**WHAT THIS TASK INVOLVES**
Arrange the text lines of all the entries below as a JSON list of strings, one string per line, with blank lines left out. Leave the pictures out of the answer.

☆ ☆ ☆ ☆ ☆

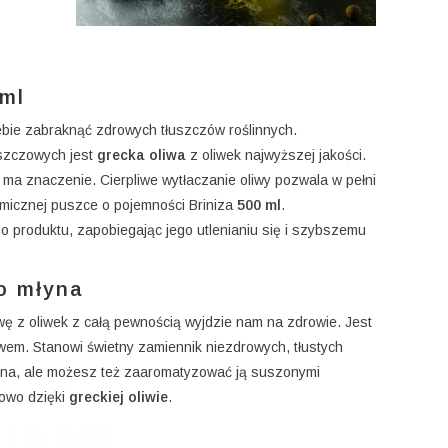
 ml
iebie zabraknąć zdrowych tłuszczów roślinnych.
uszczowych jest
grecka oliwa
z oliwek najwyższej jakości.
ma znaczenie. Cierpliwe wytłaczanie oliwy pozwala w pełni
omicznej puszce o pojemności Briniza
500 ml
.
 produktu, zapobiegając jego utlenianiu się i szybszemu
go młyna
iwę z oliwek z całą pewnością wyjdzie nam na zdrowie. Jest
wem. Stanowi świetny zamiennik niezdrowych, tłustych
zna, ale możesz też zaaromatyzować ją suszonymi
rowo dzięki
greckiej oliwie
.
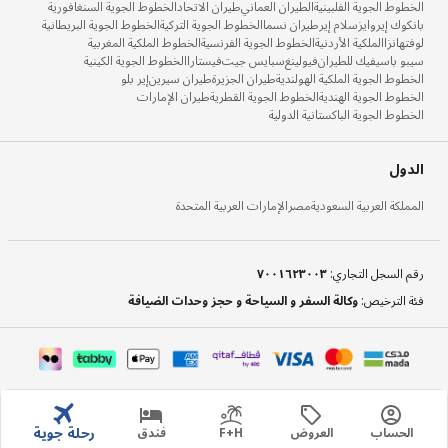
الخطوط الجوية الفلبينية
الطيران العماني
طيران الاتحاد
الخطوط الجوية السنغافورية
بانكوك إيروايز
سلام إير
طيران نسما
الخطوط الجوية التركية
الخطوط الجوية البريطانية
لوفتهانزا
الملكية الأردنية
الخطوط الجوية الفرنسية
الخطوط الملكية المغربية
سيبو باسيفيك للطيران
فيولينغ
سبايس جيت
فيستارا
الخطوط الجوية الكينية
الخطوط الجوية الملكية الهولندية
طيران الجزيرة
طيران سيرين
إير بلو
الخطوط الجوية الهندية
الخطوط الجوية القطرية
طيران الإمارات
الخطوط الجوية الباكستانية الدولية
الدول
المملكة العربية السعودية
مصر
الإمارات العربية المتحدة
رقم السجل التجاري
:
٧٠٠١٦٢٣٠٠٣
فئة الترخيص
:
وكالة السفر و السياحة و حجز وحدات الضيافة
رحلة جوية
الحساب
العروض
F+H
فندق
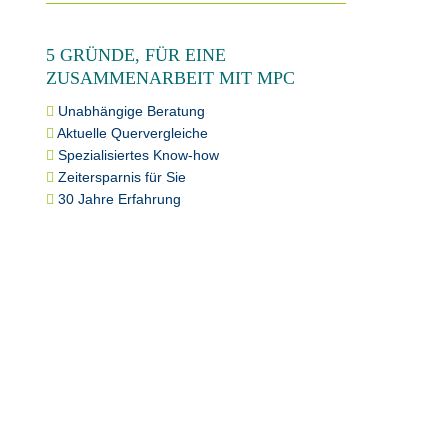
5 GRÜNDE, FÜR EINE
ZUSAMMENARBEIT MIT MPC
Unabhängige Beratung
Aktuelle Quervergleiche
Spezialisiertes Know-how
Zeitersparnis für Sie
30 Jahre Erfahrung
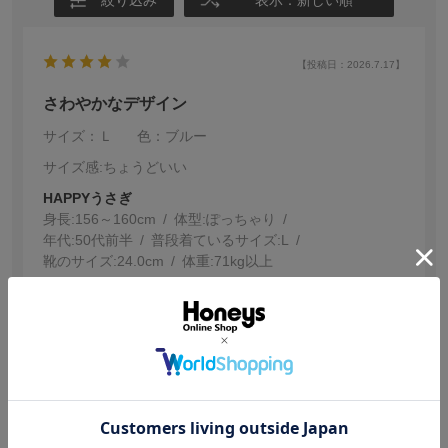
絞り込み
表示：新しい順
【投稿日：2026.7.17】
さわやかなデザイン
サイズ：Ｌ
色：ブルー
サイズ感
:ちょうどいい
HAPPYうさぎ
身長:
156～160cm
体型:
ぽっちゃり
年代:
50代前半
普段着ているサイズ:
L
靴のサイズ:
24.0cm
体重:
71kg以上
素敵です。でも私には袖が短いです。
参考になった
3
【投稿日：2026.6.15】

☆ ☆ ☆ ☆ ☆

**OUTPUT**
[
  " ml",
  "iebie zabraknąć zdrowych tłuszczów roślinnych.",
  "uszczowych jest",
  "grecka oliwa",
  "z oliwek najwyższej jakości.",
  "ma znaczenie. Cierpliwe wytłaczanie oliwy pozwala w pełni",
  "omicznej puszce o pojemności Briniza",
  "500 ml",
  ".",
  " produktu, zapobiegając jego utlenianiu się i szybszemu",
  "go młyna",
  "iwę z oliwek z całą pewnością wyjdzie nam na zdrowie. Jest",
  "wem. Stanowi świetny zamiennik niezdrowych, tłustych",
  "zna, ale możesz też zaaromatyzować ją suszonymi",
  "rowo dzięki",
  "greckiej oliwie",
  ".",
  "الخطوط الجوية الفلبينية",
  "الطيران العماني",
  "طيران الاتحاد",
  "الخطوط الجوية السنغافورية",
  "بانكوك إيروايز",
  "سلام إير",
  "طيران نسما",
  "الخطوط الجوية التركية",
  "الخطوط الجوية البريطانية",
  "لوفتهانزا",
  "الملكية الأردنية",
  "الخطوط الجوية الفرنسية",
  "الخطوط الملكية المغربية",
  "سيبو باسيفيك للطيران",
  "فيولينغ",
  "سبايس جيت",
  "فيستارا",
  "الخطوط الجوية الكينية",
  "الخطوط الجوية الملكية الهولندية",
  "طيران الجزيرة",
  "طيران سيرين",
  "إير بلو",
  "الخطوط الجوية الهندية",
  "الخطوط الجوية القطرية",
  "طيران الإمارات",
  "الخطوط الجوية الباكستانية الدولية",
  "الدول",
  "المملكة العربية السعودية",
  "مصر",
  "الإمارات العربية المتحدة",
  "رقم السجل التجاري",
  ":",
  "٧٠٠١٦٢٣٠٠٣",
  "فئة الترخيص",
  ":",
  "وكالة السفر و السياحة و حجز وحدات الضيافة",
  "رحلة جوية",
  "الحساب",
  "العروض",
  "F+H",
  "فندق",
  "5 GRÜNDE, FÜR EINE",
  "ZUSAMMENARBEIT MIT MPC",
  "Unabhängige Beratung",
  "Aktuelle Quervergleiche",
  "Spezialisiertes Know-how",
  "Zeitersparnis für Sie",
  "30 Jahre Erfahrung",
  "絞り込み",
  "表示：新しい順",
  "【投稿日：2026.7.17】",
  "さわやかなデザイン",
  "サイズ：Ｌ",
  "色：ブルー",
  "サイズ感",
  ":ちょうどいい",
  "HAPPYうさぎ",
  "身長:",
  "156～160cm",
  "体型:",
  "ぽっちゃり",
  "年代:",
  "50代前半",
  "普段着ているサイズ:",
  "L",
  "靴のサイズ:",
  "24.0cm",
  "体重:",
  "71kg以上",
  "素敵です。でも私には袖が短いです。",
  "参考になった",
  "3",
  "【投稿日：2026.6.15】"
]